The mucociliary airway epithelium lines the human airways and is the primary site of host-environmental interactions in the lung. Following virus infection, airway epithelial cells initiate an innate immune response to suppress virus replication. Therefore, defining the virus-host interactions of the mucociliary airway epithelium is critical for understanding the mechanisms that regulate virus infection, including Severe Acute Respiratory Syndrome Coronavirus 2 (SARS-CoV-2). Non-human primates (NHP) are closely related to humans; and provide a model to study human disease. However, ethical considerations and high costs can restrict the use of in vivo NHP models. Therefore, there is a need to develop in vitro NHP models of human respiratory virus infection that would allow for rapidly characterizing virus tropism and suitability of specific NHP species to model human infection. Using the olive baboon (Papio anubis), we have developed methodologies for the isolation, in vitro expansion, cryopreservation, and mucociliary differentiation of primary fetal baboon tracheal epithelial cells (FBTECs). Furthermore, we demonstrate that in vitro differentiated FBTECs are permissive to SARS-CoV-2 infection and produce a potent host innate-immune response. In summary, we have developed an in vitro NHP model that provides a platform for the study of SARS-CoV-2 infection and other human respiratory viruses. mRNA profiling of primary fetal baboon tracheal epithelial cells (FBTECs) differentiated on air-liquid interface (ALI) culture for 28 days.

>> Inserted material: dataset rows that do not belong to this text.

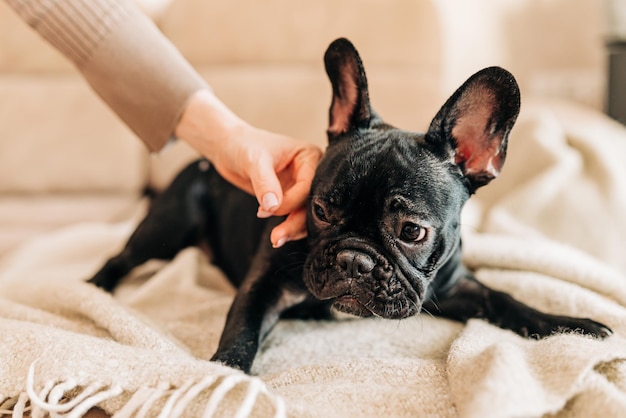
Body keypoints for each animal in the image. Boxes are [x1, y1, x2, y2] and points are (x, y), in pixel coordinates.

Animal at [89, 38, 608, 372]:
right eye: (319, 211)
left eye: (413, 231)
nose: (355, 260)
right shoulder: (265, 283)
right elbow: (242, 328)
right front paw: (224, 374)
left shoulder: (456, 285)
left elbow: (505, 299)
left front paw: (572, 328)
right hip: (168, 225)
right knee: (122, 256)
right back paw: (95, 289)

黏液纤毛气道上皮（mucociliary airway epithelium）衬覆于人类气道表面，是肺部宿主与环境相互作用的核心位点。病毒感染后，气道上皮细胞会启动先天免疫应答以抑制病毒复制。因此，阐明黏液纤毛气道上皮的病毒-宿主相互作用，对于解析包括严重急性呼吸综合征冠状病毒2（Severe Acute Respiratory Syndrome Coronavirus 2，SARS-CoV-2）在内的病毒感染调控机制至关重要。非人灵长类动物（Non-human primates，NHP）与人类亲缘关系密切，是研究人类疾病的理想模型。然而，伦理考量与高昂成本限制了体内非人灵长类动物模型的应用。因此，亟需建立人类呼吸道病毒感染的体外非人灵长类动物模型，以快速表征病毒嗜性以及特定非人灵长类物种在模拟人类感染方面的适用性。本研究以橄榄狒狒（Papio anubis）为对象，建立了原代胎儿狒狒气管上皮细胞（primary fetal baboon tracheal epithelial cells，FBTECs）的分离、体外扩增、冷冻保存及黏液纤毛分化方法。此外，本研究证实经体外分化的FBTECs可被SARS-CoV-2感染并支持其复制，同时触发强烈的宿主先天免疫应答。综上，本研究建立了一种体外非人灵长类动物模型，为SARS-CoV-2感染及其他人类呼吸道病毒的研究提供了实验平台。本数据集包含经气液界面（air-liquid interface，ALI）培养28天分化的原代胎儿狒狒气管上皮细胞（FBTECs）的mRNA表达谱数据。